Pour nous, les hommes, et pour notre salut, il est descendu des cieux ;
par le Saint-Esprit il s’est incarné de la Vierge Marie, et s’est fait homme ;
il a été crucifié pour nous sous Ponce Pilate ; il a souffert ; il a été enseveli ;
il est ressuscité le troisième jour, selon les Ecritures, il est monté aux cieux ;
il siège à la droite du Père et il reviendra en gloire juger les vivants et les morts,
lui dont le règne n’aura pas de fin ;
et en l’Esprit-Saint, qui est Seigneur et qui vivifie ; qui procède du Père et du Fils ;
qui ensemble avec le Père et le Fils est adoré et glorifié ; qui a parlé par les prophètes ;
en une seule Eglise sainte, universelle et apostolique.
Nous confessons un seul baptême pour la rémission des péchés.
Nous attendons la résurrection des morts et la vie du siècle à venir.
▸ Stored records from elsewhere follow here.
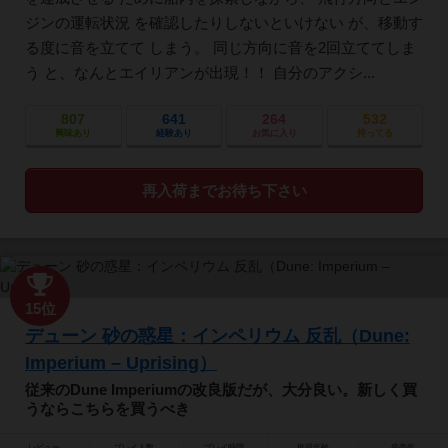
ジンの運転状況 を確認したりしないといけない が、移動す
る度に音を立てて しまう。 同じ方向に音を2回立ててしま
う と、なんとエイリアンが出現！！ 自分のアクシ...
807
641
264
532
興味あり
経験あり
お気に入り
持ってる
再入荷までお待ち下さい
15位
デューン 砂の惑星：インペリウム 反乱（Dune:
Imperium – Uprising）
従来のDune Imperiumの改良版だが、大分良い。新しく買
うならこちらを買うべき
レビュー
プレイ人数
プレイ時間
推奨年齢
発売年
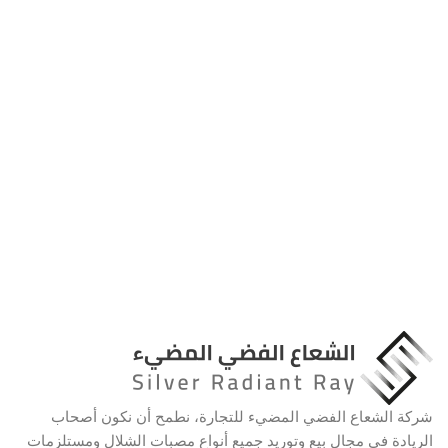
شركة الشعاع الفضي المضيء للتجارة، نطمح أن نكون أصحاب
الريادة في مجال بيع وتوريد جميع أنواع مصبات الشلال ومستلزمات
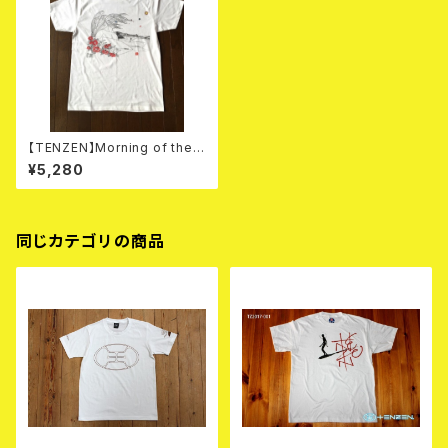
【TENZEN】Morning of the i
sland. [Color] Tシャツ
¥5,280
同じカテゴリの商品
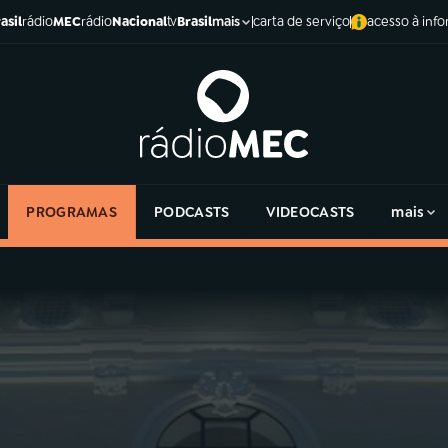
asil
rádio
MEC
rádio
Nacional
tv
Brasil
carta de serviço
acesso à inf
mais
PROGRAMAS
PODCASTS
VIDEOCASTS
mais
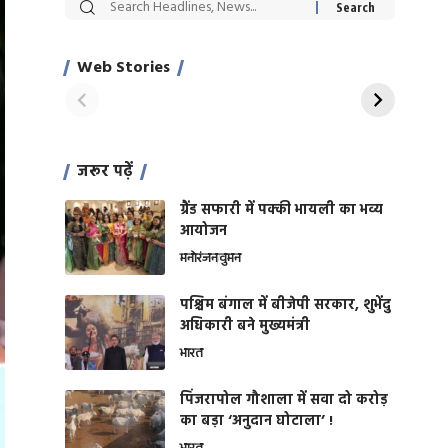
सट्टेबाजी में अरेस्ट हुए
रोज एक कच्चे लहसुन
Xcuse Me एक्टर
की कली से मिलेगी
साहिल खान
जबरदस्त शारीरिक
Web Stories
On Apr 28, 2024
On Apr 27, 2024
शक्ति
जरूर पढ़ें
ग्रैंड सफारी में पक्की भायली का भव्य
आयोजन
मनोरंजन
वुमन
पश्चिम बंगाल में बीजेपी सरकार, शुभेंदु
अधिकारी बने मुख्यमंत्री
भारत
​पिंजरापोल गौशाला में सवा दो करोड़
का बड़ा ‘अनुदान घोटाला’ !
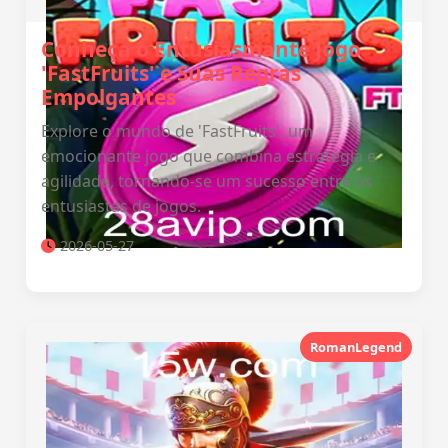
Conheça o Entusiasmante Jogo
'FastFruits' e Suas Regras
Empolgantes
Explore o mundo de 'FastFruits', um
emocionante jogo que combina estratégia e
agilidade, tornando-se um sucesso entre os
entusiastas de jogos.
2026-05-27
RomanLegend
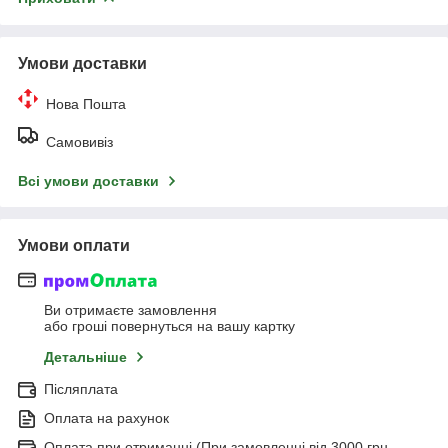
Умови доставки
Нова Пошта
Самовивіз
Всі умови доставки
Умови оплати
Ви отримаєте замовлення
або гроші повернуться на вашу картку
Детальніше
Післяплата
Оплата на рахунок
Оплата при отриманні (При замовленні від 3000 грн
Amen.

Intercession
Père, par ton Esprit tu renouvelle sans cesse ton Église
Tu nous accompagnes. Tu nous appelles à ton service.
Par ton Esprit, donne-nous le courage de confesser le nom de Jésus-Christ.
Aide-nous à aimer nos frères et nos sœurs, à agir comme des prochains vis-à-vis d’eux,
à leur faire part de ce que tu nous a donné.
Que l’Évangile rayonne sur cette terre et que partout l’Esprit-Saint suscite des ouvriers pour ton royaume.
Envoie-nous Seigneur, comme témoins de la Bonne Nouvelle, de ton amour révélé en Jésus-Christ. Amen
Comme Jésus l’a enseigné à ses disciples, nous te disons :

Notre Père
Notre Père qui es aux cieux,
que ton nom soit sanctifié,
que ton règne vienne,
que ta volonté soit faite sur la terre comme au ciel.
Donne-nous aujourd’hui notre pain de ce jour ;
pardonne-nous nos offenses
comme nous pardonnons aussi à ceux qui nous ont offensés.
Ne nous soumets pas à la tentation
mais délivre-nous du mal,
car c’est à toi qu’appartiennent
le règne, la puissance et la gloire,
aux siècles des siècles. Amen.

Bénédiction
Recevez la bénédiction du Seigneur :
Que le Seigneur soit avec vous.
Que sa grâce soit sur vous.
Allez dans la paix du Seigneur. Amen.